For some hockey fans, reality might have set in late Wednesday last week or perhaps last Thursday morning. But it might not truly set in until the Monday of the first full week of the off-season. So, as we gather ourselves on this bittersweet day, preparation for the 2010-11 season is already underway.
To tackle the process of free agency, we’ll be putting up all kinds of posts leading up to July 1. First, indulge me in this fun little exercise of selecting the “First All-Star Team” of unrestricted free agents. I believe there will be a list for the restricted ones, too.
While I’m skeptical about Kovalchuk being worthy of a significant raise, there’s no doubt that he’s the biggest name in free agency … probably in the post-lockout era. Few players in the NHL score goals like him, year in and year out. He’s the biggest story of this summer, beyond Chicago’s crisis.
My guess is that, if he can have things his way, Marleau will stay in San Jose – maybe with a Marian Hossa-type deal. If not, he could be a highly sought-after center thanks to his speed, versatility and undeniable skill.
The list of right wings is pretty slim; it’s also true that Selanne’s choice might be between Anaheim and retirement. So, if you want to count left winger Alex Frolov as the “third” forward or go to Miroslav Satan as a Plan B, that’s fine.
Scott Niedermayer, Sergei Gonchar
Niedermayer is in the same boat as Selanne, being just as likely to retire as he is to stay with the Ducks. If Niedermayer decided to test the open market, though, he’d receive some serious interest.
I discussed possible suitors for Gonchar in late March. He was the best defenseman on a Stanley Cup champion, one of the league’s most prolific offensive blueliners and logged big minutes. He stands to make big money unless he wants to give the Pittsburgh Penguins a discount.

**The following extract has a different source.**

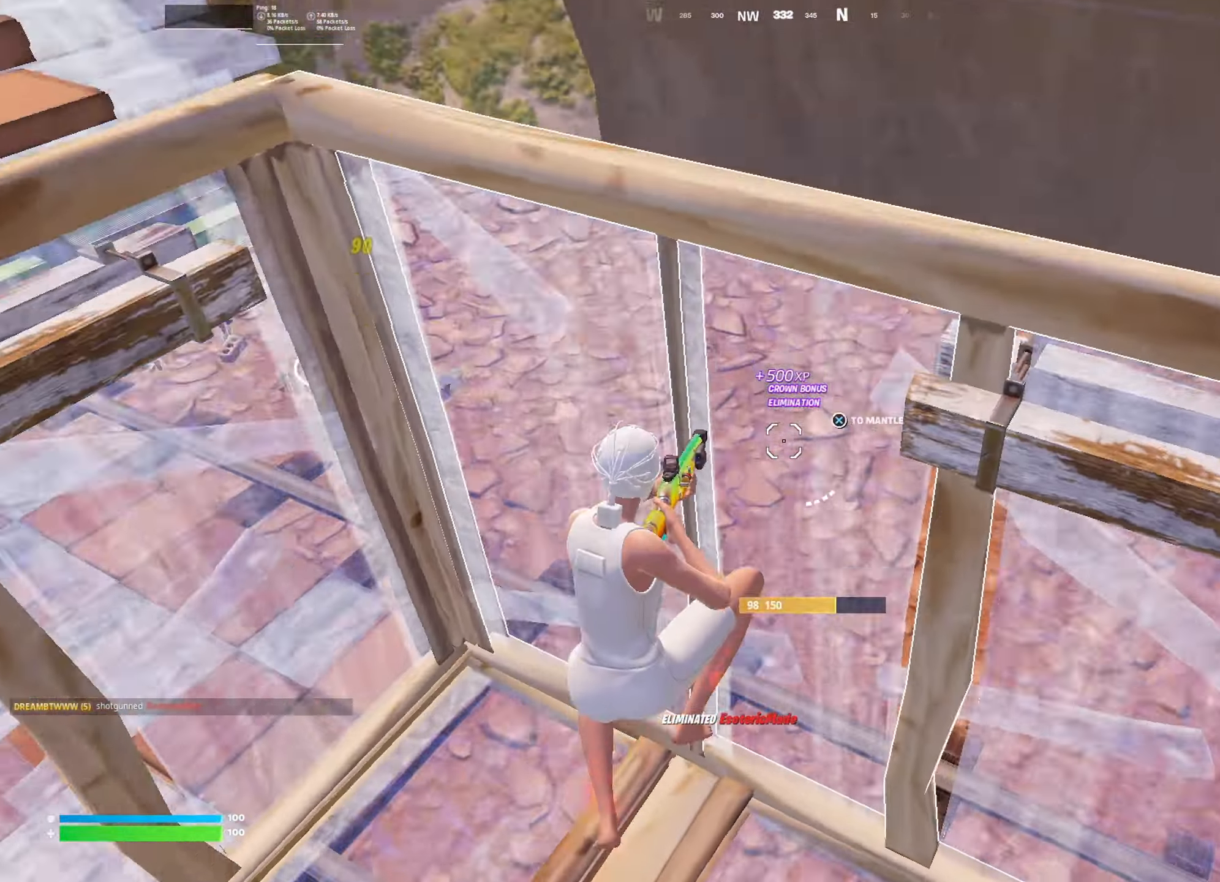
{"buttons": [], "left_stick": "up-right", "right_stick": "left", "events": [[83, "L3", "up"], [83, "right_stick", "center"], [133, "left_stick", "right"], [150, "L2", "down"], [217, "L2", "up"], [367, "TRIANGLE", "down"], [384, "left_stick", "center"], [434, "right_stick", "left"], [467, "TRIANGLE", "up"], [484, "left_stick", "up-right"]]}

Nabby is the opposite of Marleau: he’s more likely – in my opinion – to leave the team than stay. Another difference: while I think Marleau can fit in almost anywhere, I wonder if the Russian goalie would be as successful playing for an inferior team. Still, no unrestricted free agent goalie put up numbers like Nabokov, so he stands to make a lot of cash. Whether that’s in the NHL or KHL remains to be seen.